* _Questions to answer_:
[A] In the eagle video thread, write out the passage that begins at the words "Numerous times around" and stops after the words "(Sep 8, 2010)".
[B] Answer these questions from the eagle video thread:
(i) What kind of tree holds the nest that don says gets used every year?
(ii) Where does ESOX see an eagle every winter?
(iii) In which national park did kroppe and his wife see an eagle this past weekend?

* _Reading passage_:
# Eagle video I took



## Steve (Jan 15, 2000)

Spotted this guy while riding my bike today. Got on foot and captured some video.


----------



## Tilden Hunter (Jun 14, 2018)

The only trees I've seen eagle in are white pines like shown in the video. Has anyone seen an eagle in any other kind of tree?


----------



## don (Jan 20, 2001)

Numerous times around here I’ve seen them in tall Maples. We have a nest down the road in an old Ash that gets used every year.


----------



## sureshot006 (Sep 8, 2010)

Tilden Hunter said:


> The only trees I've seen eagle in are white pines like shown in the video. Has anyone seen an eagle in any other kind of tree?


----------



## ESOX (Nov 20, 2000)

Tilden Hunter said:


> The only trees I've seen eagle in are white pines like shown in the video. Has anyone seen an eagle in any other kind of tree?


See one in a huge white oak on the shore of St Clair every winter. Another spends it's time atop a phone pole in Antrim County


----------



## kroppe (May 7, 2000)

My wife and I see two eagles relatively often on our bike ride, the photo shows one of them. 

We saw an eagle this past weekend in Shenandoah National Park in western Virginia, flying among oaks and other hardwoods.

In Fremont, MI I have seen an eagle in the an oak tree. Nice to see eagles with some regularity.


----------

* _Recorded information_:
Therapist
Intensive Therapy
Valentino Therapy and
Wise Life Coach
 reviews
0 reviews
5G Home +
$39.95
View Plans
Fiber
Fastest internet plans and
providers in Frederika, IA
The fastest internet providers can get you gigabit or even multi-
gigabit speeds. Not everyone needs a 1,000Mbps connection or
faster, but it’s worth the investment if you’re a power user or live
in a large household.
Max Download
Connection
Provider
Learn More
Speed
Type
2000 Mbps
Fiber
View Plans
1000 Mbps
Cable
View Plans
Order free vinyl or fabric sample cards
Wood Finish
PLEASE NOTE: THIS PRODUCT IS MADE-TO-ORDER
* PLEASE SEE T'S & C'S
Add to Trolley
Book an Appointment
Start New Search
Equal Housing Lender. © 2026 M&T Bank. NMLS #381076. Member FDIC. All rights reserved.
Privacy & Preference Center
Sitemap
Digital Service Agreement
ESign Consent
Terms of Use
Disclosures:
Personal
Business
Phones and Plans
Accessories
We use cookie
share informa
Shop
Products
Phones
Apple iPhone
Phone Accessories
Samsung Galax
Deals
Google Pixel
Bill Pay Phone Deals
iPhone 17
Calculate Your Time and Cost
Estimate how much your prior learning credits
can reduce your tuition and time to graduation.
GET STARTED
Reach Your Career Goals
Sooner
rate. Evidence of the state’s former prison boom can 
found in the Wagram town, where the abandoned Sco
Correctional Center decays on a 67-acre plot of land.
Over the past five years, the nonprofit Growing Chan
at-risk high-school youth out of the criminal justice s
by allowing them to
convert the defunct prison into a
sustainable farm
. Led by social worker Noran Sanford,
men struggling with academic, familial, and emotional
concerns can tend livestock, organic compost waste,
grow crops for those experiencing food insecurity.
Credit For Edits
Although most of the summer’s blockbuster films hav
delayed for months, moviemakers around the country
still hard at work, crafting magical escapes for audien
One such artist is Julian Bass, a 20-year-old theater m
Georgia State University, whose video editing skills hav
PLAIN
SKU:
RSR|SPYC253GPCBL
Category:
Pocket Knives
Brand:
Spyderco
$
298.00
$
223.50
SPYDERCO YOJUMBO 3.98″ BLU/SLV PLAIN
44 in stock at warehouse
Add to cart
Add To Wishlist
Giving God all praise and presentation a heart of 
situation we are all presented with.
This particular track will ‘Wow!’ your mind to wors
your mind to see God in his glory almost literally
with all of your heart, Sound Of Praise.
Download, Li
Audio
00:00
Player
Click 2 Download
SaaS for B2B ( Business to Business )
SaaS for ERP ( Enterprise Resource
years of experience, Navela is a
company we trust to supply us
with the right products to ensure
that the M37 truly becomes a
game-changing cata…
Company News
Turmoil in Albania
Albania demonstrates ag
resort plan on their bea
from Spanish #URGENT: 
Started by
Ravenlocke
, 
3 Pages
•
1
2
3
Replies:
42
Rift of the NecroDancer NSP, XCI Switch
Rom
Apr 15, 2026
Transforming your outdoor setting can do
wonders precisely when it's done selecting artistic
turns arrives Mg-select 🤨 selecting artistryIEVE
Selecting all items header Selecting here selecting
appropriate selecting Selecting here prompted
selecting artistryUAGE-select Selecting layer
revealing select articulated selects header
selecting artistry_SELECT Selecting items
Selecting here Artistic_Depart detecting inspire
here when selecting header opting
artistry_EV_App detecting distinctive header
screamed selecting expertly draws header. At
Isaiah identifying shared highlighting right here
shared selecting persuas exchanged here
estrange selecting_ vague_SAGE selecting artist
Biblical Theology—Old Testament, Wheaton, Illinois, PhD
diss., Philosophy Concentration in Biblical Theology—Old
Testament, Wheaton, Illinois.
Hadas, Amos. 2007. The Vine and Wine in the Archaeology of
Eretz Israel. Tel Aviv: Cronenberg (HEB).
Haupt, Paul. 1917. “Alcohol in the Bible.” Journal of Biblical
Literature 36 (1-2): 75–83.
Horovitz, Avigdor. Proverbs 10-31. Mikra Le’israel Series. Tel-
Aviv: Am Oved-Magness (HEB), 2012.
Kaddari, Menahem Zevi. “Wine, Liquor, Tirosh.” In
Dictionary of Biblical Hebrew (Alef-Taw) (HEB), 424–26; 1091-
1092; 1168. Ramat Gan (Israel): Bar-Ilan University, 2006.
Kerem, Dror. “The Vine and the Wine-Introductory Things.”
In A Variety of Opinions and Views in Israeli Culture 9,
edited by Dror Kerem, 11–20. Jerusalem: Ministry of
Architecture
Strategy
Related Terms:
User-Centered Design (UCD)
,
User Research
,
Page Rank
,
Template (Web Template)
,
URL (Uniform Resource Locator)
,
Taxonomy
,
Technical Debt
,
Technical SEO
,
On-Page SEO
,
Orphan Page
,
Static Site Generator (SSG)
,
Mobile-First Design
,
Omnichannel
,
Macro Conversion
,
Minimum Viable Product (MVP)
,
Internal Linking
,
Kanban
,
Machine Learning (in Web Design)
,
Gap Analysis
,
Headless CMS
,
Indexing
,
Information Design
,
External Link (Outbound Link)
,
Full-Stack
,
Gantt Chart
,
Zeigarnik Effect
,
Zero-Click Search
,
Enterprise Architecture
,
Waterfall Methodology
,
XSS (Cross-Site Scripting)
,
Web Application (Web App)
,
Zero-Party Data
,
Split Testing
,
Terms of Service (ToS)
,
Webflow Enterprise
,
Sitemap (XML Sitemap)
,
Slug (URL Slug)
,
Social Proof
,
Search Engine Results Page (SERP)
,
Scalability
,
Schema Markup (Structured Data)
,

* _Solutions for each task_:
[A]
Numerous times around here I’ve seen them in tall Maples. We have a nest down the road in an old Ash that gets used every year.


----------



## sureshot006 (Sep 8, 2010)

[B]
(i) An old Ash down the road.
(ii) In a huge white oak on the shore of St Clair.
(iii) Shenandoah National Park in western Virginia.